** Directions for this task **
Could you reproduce, exactly as written, every line from the one containing "middle pip: (215, 175)" through the last line of the records, and nothing else?

(Pixel coordinate listings)
========================

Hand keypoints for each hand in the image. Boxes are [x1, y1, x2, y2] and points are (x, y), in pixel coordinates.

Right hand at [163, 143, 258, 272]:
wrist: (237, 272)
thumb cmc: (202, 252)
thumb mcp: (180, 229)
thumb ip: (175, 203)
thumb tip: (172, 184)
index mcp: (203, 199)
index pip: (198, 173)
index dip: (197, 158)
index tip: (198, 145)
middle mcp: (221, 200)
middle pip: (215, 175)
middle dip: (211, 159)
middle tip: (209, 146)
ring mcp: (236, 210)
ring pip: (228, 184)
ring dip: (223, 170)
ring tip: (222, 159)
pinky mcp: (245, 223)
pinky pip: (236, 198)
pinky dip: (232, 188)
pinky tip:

========================

** The completed task **
middle pip: (215, 175)
middle dip: (211, 159)
middle tip: (209, 146)
ring mcp: (236, 210)
ring pip: (228, 184)
ring dip: (223, 170)
ring tip: (222, 159)
pinky mcp: (245, 223)
pinky pip: (236, 198)
pinky dip: (232, 188)
pinky tip:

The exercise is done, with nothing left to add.